The loosely guarded secret of Rockville was that the staff tolerated sexual contact between the patients. It was usually discreet, so much so that in all my years inside I knew only of two or three instances when two people were known as a couple. During my first stay, Dr. Clark told me that if I ever had a romantic encounter with a patient the important thing was that I should not be ashamed of it, that I would speak to him of it, “share it.” This was the Rockville strategy on sex: rather than control it, they wanted to make it a part of the general rehabilitative atmosphere. We were all of us there, after all, to help one another, and this meant genuine human contact—and how could there be genuine human contact with sexuality strictly off- limits?
In April, a couple months after learning of Jade’s marriage, I made friends with a sixteen-year-old patient named Rochelle Davis. Rochelle was quite beautiful in a sultry, unwholesome way. She wore prune-colored lipstick and nail polish, black clothes, smoked Camels incessantly, and presented herself as an authority on suicide. She had categories of suicide: revenge suicide, accidental suicide, instructional suicide, and others that made even less immediate sense, such as lavender suicide, cheesy suicide, and astral suicide. She had no friends, neither inside the hospital nor out. In the world she was too aggressively strange, and in Rockville most felt too vulnerable to risk friendship with someone so fascinated by self-termination. Rochelle—gaunt, green-eyed, her chestnut hair combed Elvis style—gave no evidence of caring what people thought of her, but she did seem very keen on knowing me. It was obvious that my increasingly unstable social position in the hospital was a large part of Rochelle’s interest in me, but it wasn’t that simple, as it never is.
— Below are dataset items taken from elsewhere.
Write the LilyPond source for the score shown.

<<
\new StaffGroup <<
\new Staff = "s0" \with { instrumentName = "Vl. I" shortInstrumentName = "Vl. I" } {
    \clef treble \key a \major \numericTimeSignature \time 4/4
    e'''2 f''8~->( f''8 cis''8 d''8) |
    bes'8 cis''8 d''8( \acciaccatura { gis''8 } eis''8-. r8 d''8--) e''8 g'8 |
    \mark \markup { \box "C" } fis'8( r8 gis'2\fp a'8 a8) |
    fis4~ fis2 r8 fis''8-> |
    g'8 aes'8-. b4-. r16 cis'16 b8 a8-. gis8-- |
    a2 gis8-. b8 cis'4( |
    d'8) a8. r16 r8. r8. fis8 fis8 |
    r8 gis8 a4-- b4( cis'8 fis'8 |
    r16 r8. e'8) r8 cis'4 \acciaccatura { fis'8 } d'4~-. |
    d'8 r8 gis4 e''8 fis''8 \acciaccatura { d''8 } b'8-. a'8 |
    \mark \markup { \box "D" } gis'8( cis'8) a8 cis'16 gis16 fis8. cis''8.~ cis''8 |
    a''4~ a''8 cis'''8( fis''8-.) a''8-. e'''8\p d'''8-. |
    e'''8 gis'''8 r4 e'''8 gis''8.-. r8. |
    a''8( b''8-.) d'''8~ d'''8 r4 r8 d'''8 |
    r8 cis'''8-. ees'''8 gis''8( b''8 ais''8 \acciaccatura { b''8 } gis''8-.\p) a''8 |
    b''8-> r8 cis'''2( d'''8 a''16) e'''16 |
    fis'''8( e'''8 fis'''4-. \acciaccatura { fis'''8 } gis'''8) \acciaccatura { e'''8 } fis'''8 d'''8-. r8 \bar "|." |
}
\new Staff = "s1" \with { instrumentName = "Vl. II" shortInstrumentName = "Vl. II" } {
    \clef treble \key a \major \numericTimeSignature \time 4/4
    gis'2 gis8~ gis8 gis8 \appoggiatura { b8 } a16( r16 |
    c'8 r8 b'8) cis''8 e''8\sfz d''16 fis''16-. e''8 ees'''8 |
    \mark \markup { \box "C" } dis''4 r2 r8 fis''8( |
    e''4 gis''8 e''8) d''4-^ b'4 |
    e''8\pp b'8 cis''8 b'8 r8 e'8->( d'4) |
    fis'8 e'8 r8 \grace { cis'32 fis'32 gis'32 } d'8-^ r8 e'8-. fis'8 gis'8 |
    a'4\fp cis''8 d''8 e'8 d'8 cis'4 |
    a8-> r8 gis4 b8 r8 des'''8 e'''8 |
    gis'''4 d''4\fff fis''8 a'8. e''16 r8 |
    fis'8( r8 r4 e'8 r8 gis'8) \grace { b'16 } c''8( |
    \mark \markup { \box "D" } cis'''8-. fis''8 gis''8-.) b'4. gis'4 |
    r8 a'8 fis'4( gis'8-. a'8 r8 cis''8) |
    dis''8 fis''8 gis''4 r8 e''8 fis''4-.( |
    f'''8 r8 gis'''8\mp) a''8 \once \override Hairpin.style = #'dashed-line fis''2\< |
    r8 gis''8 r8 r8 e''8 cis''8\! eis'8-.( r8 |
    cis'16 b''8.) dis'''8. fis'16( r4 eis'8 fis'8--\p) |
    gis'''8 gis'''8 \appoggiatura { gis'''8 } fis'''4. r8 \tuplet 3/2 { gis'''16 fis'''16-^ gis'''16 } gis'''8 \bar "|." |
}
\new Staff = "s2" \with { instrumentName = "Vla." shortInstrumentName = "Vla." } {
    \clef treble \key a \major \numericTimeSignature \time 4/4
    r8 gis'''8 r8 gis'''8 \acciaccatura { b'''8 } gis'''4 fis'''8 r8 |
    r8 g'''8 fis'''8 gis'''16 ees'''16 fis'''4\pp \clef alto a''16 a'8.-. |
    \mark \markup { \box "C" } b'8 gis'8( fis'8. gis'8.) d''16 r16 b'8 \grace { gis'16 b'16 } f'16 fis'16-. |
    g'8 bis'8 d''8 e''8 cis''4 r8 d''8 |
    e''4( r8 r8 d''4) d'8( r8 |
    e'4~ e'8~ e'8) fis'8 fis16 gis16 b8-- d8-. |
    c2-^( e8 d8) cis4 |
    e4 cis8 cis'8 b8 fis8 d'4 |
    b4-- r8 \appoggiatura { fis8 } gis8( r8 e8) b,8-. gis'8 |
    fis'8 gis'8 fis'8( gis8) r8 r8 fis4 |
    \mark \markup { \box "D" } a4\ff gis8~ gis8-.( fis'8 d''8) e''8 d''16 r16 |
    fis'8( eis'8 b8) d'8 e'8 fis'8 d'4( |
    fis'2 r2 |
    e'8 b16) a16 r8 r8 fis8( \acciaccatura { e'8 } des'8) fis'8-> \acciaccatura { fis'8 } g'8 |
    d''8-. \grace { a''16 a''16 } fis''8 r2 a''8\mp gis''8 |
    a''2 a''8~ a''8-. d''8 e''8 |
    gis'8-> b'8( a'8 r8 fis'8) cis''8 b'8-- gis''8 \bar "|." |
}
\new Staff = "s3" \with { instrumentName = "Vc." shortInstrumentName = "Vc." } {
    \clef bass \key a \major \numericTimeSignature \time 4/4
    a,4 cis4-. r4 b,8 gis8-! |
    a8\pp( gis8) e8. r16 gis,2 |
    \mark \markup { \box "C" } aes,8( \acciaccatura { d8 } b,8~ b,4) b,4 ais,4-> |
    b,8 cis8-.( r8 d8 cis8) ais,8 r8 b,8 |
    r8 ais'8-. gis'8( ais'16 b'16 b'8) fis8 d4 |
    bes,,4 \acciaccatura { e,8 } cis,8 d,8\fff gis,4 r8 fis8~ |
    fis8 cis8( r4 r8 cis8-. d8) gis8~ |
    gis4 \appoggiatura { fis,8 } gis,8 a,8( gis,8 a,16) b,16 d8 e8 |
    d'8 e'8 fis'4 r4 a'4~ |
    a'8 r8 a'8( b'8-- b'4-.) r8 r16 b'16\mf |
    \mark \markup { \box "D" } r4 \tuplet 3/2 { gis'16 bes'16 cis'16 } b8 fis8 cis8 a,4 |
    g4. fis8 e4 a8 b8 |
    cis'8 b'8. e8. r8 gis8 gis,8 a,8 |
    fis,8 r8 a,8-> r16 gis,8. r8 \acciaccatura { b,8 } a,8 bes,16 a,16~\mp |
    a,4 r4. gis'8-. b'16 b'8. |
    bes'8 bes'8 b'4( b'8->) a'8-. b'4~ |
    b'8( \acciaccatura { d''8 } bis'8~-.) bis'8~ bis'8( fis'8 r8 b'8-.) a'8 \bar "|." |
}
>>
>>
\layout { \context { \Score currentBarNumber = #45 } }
The first time we made love was in the bathroom on the first floor reserved for nurses. It was a strange, fussy little room, with pink walls, dull tile floor, an armchair, and a dressing table holding Johnson’s Baby Powder, dental floss, Arrid deodorant spray, and a spray cologne called “Sunday.” We made love in the armchair, three or four times over—not out of an ever- increasing passion but because each time it was clumsy and the satisfaction we gained only irritated our huge store of static lust. At first, we didn’t have the boldness to take our clothes off—as if it might somehow be better to be discovered with pants down to the knees rather than naked altogether. We made love with Rochelle on my lap, her bony, bluish feet pressed on the back of the chair, her head dangling between my open legs, her navy blue underwear quivering like a trampoline between her thighs as she shook her constricted legs with nervous, discomforted passion. Then we helped each other come with our mouths and then we made love on the cold floor—naked now, but it was too late: we were already growing incurious and it was clear that the yearning we attempted to serve would remain immune to our efforts.